Online Dynamic Algorithm Portfolios

Staff - Faculty of Informatics

Start date: 24 March 2010

End date: 25 March 2010

On Wednesday March 24th, 2010 at 14h00 in the “Red Building” (room A33), Mr. Matteo GAGLIOLO will defend his Ph.D. dissertation titled:

“Online Dynamic Algorithm Portfolios”

The dissertation committee is composed of:

  • Prof. Dr. Jürgen Schmidhuber, IDSIA/Università della Svizzera italiana, Lugano, Switzerland (research advisor)
  • Prof. Dr. Matthias Hauswirth, Università della Svizzera italiana, Lugano, Switzerland (internal member)
  • Prof. Dr. Fernando Pedone, Università della Svizzera italiana, Lugano, Switzerland (internal member)
  • Dr. Mauro Birattari, IRIDIA - Université Libre de Bruxelles, Bruxelles, Belgium (external member)
  • Prof. Dr. Carla Gomes, Cornell University, Ithaca, USA (external member)
  • Dr. Faustino Gomez, IDSIA, Manno, Switzerland (external member)

ABSTRACT:

This thesis presents a method for minimizing the computational effort of problem solving. Rather than looking at a particular algorithm, we consider the issue at a higher level, and propose techniques that, given a set of candidate algorithms, of unknown performance, learn to use these algorithms while solving a sequence of problem instances, with the aim of solving all instances in a minimum time.
Analogous meta-level approaches to problem solving have been adopted in many different fields, with different aims and different terminology. A widely accepted term to describe it is algorithm selection. Algorithm portfolios represent a more general framework, in which computation time is allocated to a set of algorithms running on one or more processors.

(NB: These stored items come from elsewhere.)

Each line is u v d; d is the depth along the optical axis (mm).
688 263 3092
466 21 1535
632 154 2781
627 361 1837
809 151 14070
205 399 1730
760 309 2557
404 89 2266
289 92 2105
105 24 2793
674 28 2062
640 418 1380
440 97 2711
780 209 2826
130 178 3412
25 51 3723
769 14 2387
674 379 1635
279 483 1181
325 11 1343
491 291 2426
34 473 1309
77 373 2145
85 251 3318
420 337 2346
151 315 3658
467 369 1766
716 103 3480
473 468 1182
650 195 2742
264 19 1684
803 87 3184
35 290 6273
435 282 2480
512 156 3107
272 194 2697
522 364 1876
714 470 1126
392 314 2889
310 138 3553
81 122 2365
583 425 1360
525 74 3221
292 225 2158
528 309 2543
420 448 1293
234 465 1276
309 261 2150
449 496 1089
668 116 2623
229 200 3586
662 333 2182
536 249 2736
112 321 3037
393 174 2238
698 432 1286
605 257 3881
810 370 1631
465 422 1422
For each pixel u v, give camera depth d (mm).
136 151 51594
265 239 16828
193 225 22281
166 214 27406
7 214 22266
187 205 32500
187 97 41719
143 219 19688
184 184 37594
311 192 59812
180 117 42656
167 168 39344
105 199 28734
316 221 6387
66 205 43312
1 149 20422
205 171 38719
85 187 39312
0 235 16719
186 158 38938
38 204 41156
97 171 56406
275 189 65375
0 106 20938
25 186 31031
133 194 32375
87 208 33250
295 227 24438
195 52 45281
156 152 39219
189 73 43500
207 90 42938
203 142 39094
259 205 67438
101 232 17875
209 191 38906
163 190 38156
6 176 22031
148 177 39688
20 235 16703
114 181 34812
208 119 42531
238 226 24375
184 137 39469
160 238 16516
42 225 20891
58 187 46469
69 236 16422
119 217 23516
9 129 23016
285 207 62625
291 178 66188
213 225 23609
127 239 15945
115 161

Automating algorithm selection is an old dream of the AI community, which has been brought closer to reality in the last decade.
Most available selection techniques are based on a model of algorithm performance, learned in a separate offline training sequence, which is often prohibitively expensive; and used to perform a static allocation of resources, with no feedback from the actual execution of the algorithms.
There is a trade-off between the performance of model-based selection, and the cost of learning the model. In this thesis, we solve this trade-off as a bandit problem.
We propose a fully dynamic and online algorithm portfolio selection technique, with no separate training phase: all candidate algorithms are run in parallel, while a model incrementally learns their runtime distributions.
A redundant set of time allocators uses the partially trained model to optimize machine time shares for the algorithms, in order to minimize runtime.
A bandit problem solver picks the allocator to use on each instance, gradually increasing the impact of the best time allocators as the model improves.